Paolo Rizzatto was born in 1941 in Milan and graduated in Architecture at Politecnico di Milano in 1965.
In his Milanese studio he works in the fields of architecture, interior design, and design. In 1978 he founded the company Luceplan with Riccardo Sarfatti.
He designed for several italian and foreign companies: Alias, Arteluce, Artemide, Cassina, Danese, Driade, Fiam, Flos, Guzzini, Knoll, Kartell, Lensvelt, Luceplan, Molteni, Montina, Nemo, Philips, Poltrona Frau, Segis, Serralunga, Thonet, Veneta Cucine.
He gave classes and conferences in many University Institutes: Columbia University of NewYork, Politecnico di Milano, Cranbrook Center in Detroit, Washington University in Saint Louis, Architecture Institute in Moscou, Università degli Studi di Palermo, IUAV in Venezia.
His works have been presented in seminars, architecture and design exhibitions, and are included in many permanent collections and foundations: Triennale di Milano, Museum of Modern Art in New York, Victoria and Albert Museum in London, Museo della Scienza e della Tecnica in Milan, Musée des Arts Decoratifs in Paris. He won several prizes, such as Compasso d’oro in 1981, 1989, 1995, 2008 and 2011, the “Premio dei Premi per l’Innovazione” in Rome in 2011, and the international competition for the urban renovation of Darsena of Milan in 2004.
Paolo Rizzatto, being the refined and expert designer he is, puts great care in the proportions of the structural elements of the products he desigs. Fittings and lines, grafts and joints, everything is designed for the best harmony. The dialogue between the parties, as in architecture, is for the Milanese architect a perfect orchestration.
The ability and experience of Rizzatto in designing elegant, ironic and precious objectswhich dialogs happily with the other collections of GHIDINI1961 creatis endless relationships, equilibrium and rigor.
Rizzatto's landscape of almost infinite possibilities allows the end users to organize the space maintaining aesthetic uniformity in the name of a more refined elegance.
Nothing speaks better of Rizzatto's philosophy than the Zuan family of cabinets where different cultural needs and references in time and space are combined with the timeless classical Chinese cabinets and the eighteenth-century English "chests" to create ultimate elegance.

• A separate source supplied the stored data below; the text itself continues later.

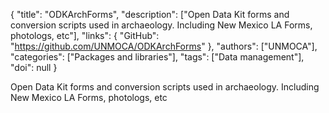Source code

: {
  "title": "ODKArchForms",
  "description": ["Open Data Kit forms and conversion scripts used in archaeology. Including New Mexico LA Forms, photologs, etc"],
  "links": {
    "GitHub": "https://github.com/UNMOCA/ODKArchForms"
  },
  "authors": ["UNMOCA"],
  "categories": ["Packages and libraries"],
  "tags": ["Data management"],
  "doi": null
}

<!-- Generated by csv2md.R – do not edit by hand -->

Open Data Kit forms and conversion scripts used in archaeology. Including New Mexico LA Forms, photologs, etc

The single piece combines three materials in a variable and versatile way: brass, wood and marble. The brass for the support frames and partition walls, the wood for the containers and the marble for the support surfaces.
The passionate quality of traditional cabinetmakers is supported by engineering in all production phases and by numerical control technologies, from the general scale to that of detail. The result is a product freed from fashions and boundaries.